Select Committee on Home Affairs Written Evidence


19.  First supplementary memorandum from the Association of Police Authorities

MODERNISING POLICE POWERS—APA INITIAL VIEWS

  1.  The Committee requested our initial views on the Home Office consultation paper "Policing: Modernising Police Powers to suit Community Needs".

  2.  As the Committee will appreciate, we are currently studying the proposals in detail and consulting police authorities to inform our response within the Home Office's deadline of 8 October. Given the holiday season, authorities have, as yet had little time to consider the proposals locally, and feedback has therefore been limited. This note therefore represents very much an initial reaction to the proposals and does not yet fully reflect the views of all authorities.

ARRESTS AND SEARCH WARRANTS

  3.  Our initial view of the proposals is that we are likely to be able to welcome the bulk of the proposals. The measures are designed to help the police service fight crime and to increase the range of tools available to operational officers and police staff.

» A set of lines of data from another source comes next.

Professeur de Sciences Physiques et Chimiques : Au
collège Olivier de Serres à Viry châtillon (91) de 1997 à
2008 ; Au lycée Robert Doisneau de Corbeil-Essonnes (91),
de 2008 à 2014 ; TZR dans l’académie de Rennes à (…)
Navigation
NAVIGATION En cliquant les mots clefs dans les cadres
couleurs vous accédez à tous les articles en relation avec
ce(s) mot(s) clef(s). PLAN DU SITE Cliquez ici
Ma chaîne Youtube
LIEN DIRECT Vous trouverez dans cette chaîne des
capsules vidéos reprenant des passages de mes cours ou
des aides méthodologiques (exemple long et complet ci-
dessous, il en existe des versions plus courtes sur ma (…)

  4.  Police authorities will, however, want to examine closely any changes to police powers from the perspective of their communities and how they might be affected. It is important that powers exercised by the police or indeed any other enforcement agency are clear and easily understood by communities and have their support and consent. Anything which helps therefore to clarify and simplify the current confusing array of powers of arrest is to be welcomed provided that appropriate safeguards to protect the law abiding citizen from unwarranted interference.

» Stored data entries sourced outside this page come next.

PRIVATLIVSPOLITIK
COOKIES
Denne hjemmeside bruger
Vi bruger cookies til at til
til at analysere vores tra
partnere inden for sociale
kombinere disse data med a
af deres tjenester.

  5.  The proposals to clarify the citizen's power of arrest are likely to be welcome in principle.

WORKFORCE MODERNISATION

  6.  The Committee will be aware from our previous written evidence of the very positive reception to the introduction of Police Community Support Officers (PCSOs) and their popularity with communities. As that submission indicated, we are wary of giving PCSOs additional powers at this stage, pending the outcomes of the national evaluation of PCSOs led by the Home Office. In our view, PCSOs popularity stems partly from the fact that they have a very distinct role from that of police officers. They are seen as visible, available and a resource for communities to draw on. They are relatively inexpensive compared to police officers partly because they take less time to train and need less equipment. The more powers they are given the more potential there is for that distinction to be blurred. It may also require an extension to the training which PCSOs receive and possibly even equipment, in turn reducing the cost differential with police officers. Additional powers may also have the impact of reducing the time available to PCSOs to work directly with communities, for example because they are completing paper-work at the station. This is likely to lead to further disillusionment on the part of communities who will have got used to having a reassuring presence on the streets.

  7.  On the face of it the power to enforce byelaws, for example, may be uncontroversial. But the power to search a detained person who may present a danger to himself or others could put PCSOs in potentially dangerous situations and would be a significant step which would need to be considered carefully.

PROSECUTION OF CHIEF OFFICERS

  8.  We support the move to take away chief constables' personal liability for organisational health and safety failures, but we need to look carefully at the chosen route ie creating the chief officer as a corporation sole. It needs to be clear that this entity would exist only in relation to health and safety issues.

CONCLUSION

  9.  The police service needs to be properly equipped to carry out its duties efficiently and effectively. Efforts to rationalise and simplify the plethora of different powers are therefore welcome in principle and should benefit both the police and public alike. However, it is important to ensure that any extensions to police powers have the support of communities and do not alienate those who would normally support the police. In particular, the additional powers to take identification evidence and to widen powers to implement search warrants clearly have civil liberties implications. These proposals would need to be carefully thought through and proper safeguards would need to be put in place to ensure they could not be used disproportionately or unfairly.